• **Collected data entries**
........

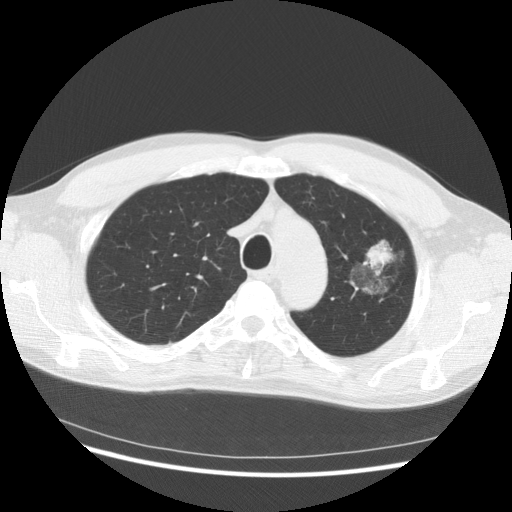
Axial slice from a low-dose chest CT screening exam; third screening round (two years after baseline); lung window (W 1500 / L -600 HU); 512 × 512 image matrix. Male, age 61 years at enrolment.
Lesion marked by an expert reader, bounding box <331,237,406,317> (left, top, right, bottom; pixels). Reader record for this screening exam (exam-level; its link to the box is not recorded): non-calcified nodule or mass ≥4 mm, left upper lobe, 37 × 33 mm, poorly defined margins, mixed attenuation, pre-existing on the prior screen: yes; interval growth: yes. Official screen result: positive, other. Participant outcome: lung cancer diagnosed 361 days after this screen — bronchiolo-alveolar adenocarcinoma, NOS, left upper lobe, well differentiated (G1), stage IB (AJCC 6th edition), 44 mm at pathology.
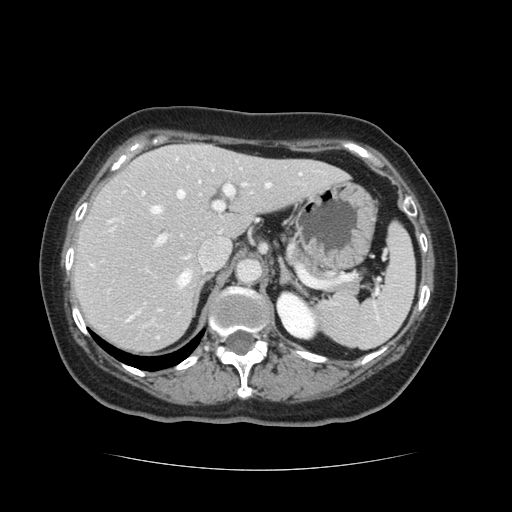
Contrast-enhanced abdominal CT, one axial slice; position 83 of 128 along the scan axis; 120 kVp; intravenous contrast given; soft-tissue window (W 400 / L 40 HU); 2.5 mm slice thickness; 512 × 512 image matrix. Case-level facts recorded for this patient, not image findings: patient: male, age 73 years at operation; diagnosis: colorectal cancer liver metastases, imaged before liver resection; multiple liver metastases: yes; largest metastasis: 3 cm; disease in both lobes: yes.
Structures marked on this image (outlined manually by an expert reader):
- hepatic veins: bounding box [x1, y1, x2, y2] px = [132, 184, 271, 318]
- liver: [74, 145, 344, 353]
- planned liver remnant (the part of the liver to remain after resection): [74, 157, 344, 353]
- portal vein (with intrahepatic branches): [144, 160, 248, 243]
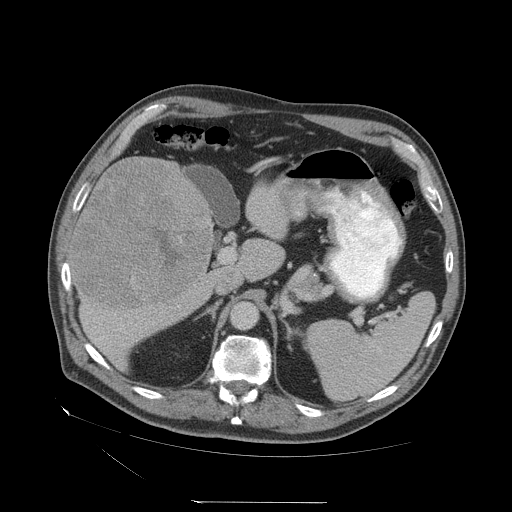
Contrast-enhanced abdominal CT (liver protocol), one axial slice; slice 31 of 83 in the series (ordered by position); soft-tissue window (W 400 / L 40 HU); 2.5 mm slice thickness; 512 × 512 image matrix, field of view 460 × 460 mm. From the clinical record (not read from this slice): diagnosis: hepatocellular carcinoma (patient treated with transarterial chemoembolisation; whether this scan precedes or follows treatment is not stated here); TNM stage (as recorded): Stage-I; Child-Pugh class: A; tumour differentiation: well differentiated; tumour nodularity: uninodular.
Outlined on this slice (semi-automatically segmented with operator editing):
- liver parenchyma outside the tumour (the mass and vessels are separate outlines, so this box may not span the whole liver): bounding box [x1, y1, x2, y2] px = [68, 156, 214, 370]
- mass: [71, 157, 211, 308]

........

• **Task**
Your reply should hold only the records, duplicated exactly, without any image.

• **Response box**
Axial slice from a low-dose chest CT screening exam; third screening round (two years after baseline); lung window (W 1500 / L -600 HU); 512 × 512 image matrix. Male, age 61 years at enrolment.
Lesion marked by an expert reader, bounding box <331,237,406,317> (left, top, right, bottom; pixels). Reader record for this screening exam (exam-level; its link to the box is not recorded): non-calcified nodule or mass ≥4 mm, left upper lobe, 37 × 33 mm, poorly defined margins, mixed attenuation, pre-existing on the prior screen: yes; interval growth: yes. Official screen result: positive, other. Participant outcome: lung cancer diagnosed 361 days after this screen — bronchiolo-alveolar adenocarcinoma, NOS, left upper lobe, well differentiated (G1), stage IB (AJCC 6th edition), 44 mm at pathology.
Contrast-enhanced abdominal CT, one axial slice; position 83 of 128 along the scan axis; 120 kVp; intravenous contrast given; soft-tissue window (W 400 / L 40 HU); 2.5 mm slice thickness; 512 × 512 image matrix. Case-level facts recorded for this patient, not image findings: patient: male, age 73 years at operation; diagnosis: colorectal cancer liver metastases, imaged before liver resection; multiple liver metastases: yes; largest metastasis: 3 cm; disease in both lobes: yes.
Structures marked on this image (outlined manually by an expert reader):
- hepatic veins: bounding box [x1, y1, x2, y2] px = [132, 184, 271, 318]
- liver: [74, 145, 344, 353]
- planned liver remnant (the part of the liver to remain after resection): [74, 157, 344, 353]
- portal vein (with intrahepatic branches): [144, 160, 248, 243]
Contrast-enhanced abdominal CT (liver protocol), one axial slice; slice 31 of 83 in the series (ordered by position); soft-tissue window (W 400 / L 40 HU); 2.5 mm slice thickness; 512 × 512 image matrix, field of view 460 × 460 mm. From the clinical record (not read from this slice): diagnosis: hepatocellular carcinoma (patient treated with transarterial chemoembolisation; whether this scan precedes or follows treatment is not stated here); TNM stage (as recorded): Stage-I; Child-Pugh class: A; tumour differentiation: well differentiated; tumour nodularity: uninodular.
Outlined on this slice (semi-automatically segmented with operator editing):
- liver parenchyma outside the tumour (the mass and vessels are separate outlines, so this box may not span the whole liver): bounding box [x1, y1, x2, y2] px = [68, 156, 214, 370]
- mass: [71, 157, 211, 308]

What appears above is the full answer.